Long-term solitary confinement places prisoners at grave risk of psychological harm without reliably producing any tangible benefits in return, doctors Stuart Grassian, Craig Haney and Terry Kupers wrote in a letter to the commission. The three have been studying the effects of long-term solitary confinement with Dr. Haneys research reaching as far back as the 1970s. Dr. Kupers recently served as an expert witness “in litigation in Mississippi that required the Department of Corrections to ameliorate substandard conditions at the super-maximum Unit 32 of Mississippi State Penitentiary at Parchman.” Unit 32 was featured in a March 10th New York Times article quoting Christopher B. Epps, Mississippis commissioner of corrections, as a believer in “locking down difficult inmates as tightly as possible, for as long as possible.”
“That was the culture, and I was part of it,” he is quoted saying. By the end of a process to eventually close the super-max conditions and in which Dr. Kupers helped play a role in, Epps said he found his own views changing as he fought an American Civil Liberties Union lawsuit over conditions in the prison.
Concerned prisoners rights attorney Snyder said she is not presently representing any prisoners at Tamms, but has done so in the past. She said she understands the concerns for public safety, but the data just does not back up the idea that Tamms itself made the Illinois prison system safer.
“There are other states: Maine, Mississippi, Michigan and Colorado that are closing or downsizing their super-max [prisons] and the world has not come to an end,” she said.
Epps would agree. In a gradual and controlled manner, Unit 32 began to allow its prisoners out for longer periods of time until eventually the prisoners became better behaved, according to the article.

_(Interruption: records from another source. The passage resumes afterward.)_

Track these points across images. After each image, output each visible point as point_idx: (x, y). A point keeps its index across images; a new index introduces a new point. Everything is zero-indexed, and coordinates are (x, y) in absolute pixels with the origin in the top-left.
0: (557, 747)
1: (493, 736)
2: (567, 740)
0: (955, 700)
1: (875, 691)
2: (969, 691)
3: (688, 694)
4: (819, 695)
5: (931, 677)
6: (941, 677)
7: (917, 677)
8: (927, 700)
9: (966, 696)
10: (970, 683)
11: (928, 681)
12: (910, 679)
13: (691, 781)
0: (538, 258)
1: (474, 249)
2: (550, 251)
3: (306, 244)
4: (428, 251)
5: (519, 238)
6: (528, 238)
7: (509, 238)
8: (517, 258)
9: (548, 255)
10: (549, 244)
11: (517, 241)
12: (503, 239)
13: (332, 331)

“Was it scary? Absolutely,” said Epps. “But it worked out just fine. We didnt have a single incident.”
State senator Forby said he is not opposed to looking at the case in Mississippi if it will allow for the continued safe usage of the Tamms Correctional Center and not put people out of work, but so far he said he has not seen a plan even for its closure and the first step is having a plan.
“Don’t cut your legs out from under you,” said Forby. “Thats what were doing by closing Tamms.”
Impact Report
The debate to keep it open or shut it down will continue well past the point of whichever decision governor Quinn makes come summer. Numbers will make up a large part of any of these debates; jobs lost or saved: 337.9; regional income lost or save: $32,877,535.00; regional taxes lost or saved: $330,230.00; cost-per-Tamms inmate vs. DOCs average cost-per-inmate: $64,805.00 and $21,405.00 respectively; expected annual savings to Illinois taxpayers: $26.5 million; number of C-Max inmates to Menard and Pontiac: 186; number of hours a Tamms inmate should be in solitary confinement vs. not: this debate is currently labeled ideological and not a part of the Department of Corrections Closure Recommendation Submission and will likely never enter into an impact study, but right now that debate is taking place throughout the nation as proponents for and against Tamms submit their voices in letters to the commission.
Lindsey Sadler of Jonesboro wrote in support of keeping Tamms open: “You say Tamms promotes human suffering, but I have to ask all of those in favor of the closure. Who gives justice to the victims that the inmates at Tamms tortured, raped, murdered, etc?”
Just as others such as single mothers, local leaders, concerned citizens and current employees wrote in support of keeping Tamms open; inmates families, doctors and advocacy members wrote in support of its closure.
As of March 29th more than 30 letters were entered into the public comments found on the commissions website with nearly equal support for each side. The comments are open until April 21st and if Gov. Quinn decides to follow through on the closure of Tamms, it will cease operations Aug. 31, 2012.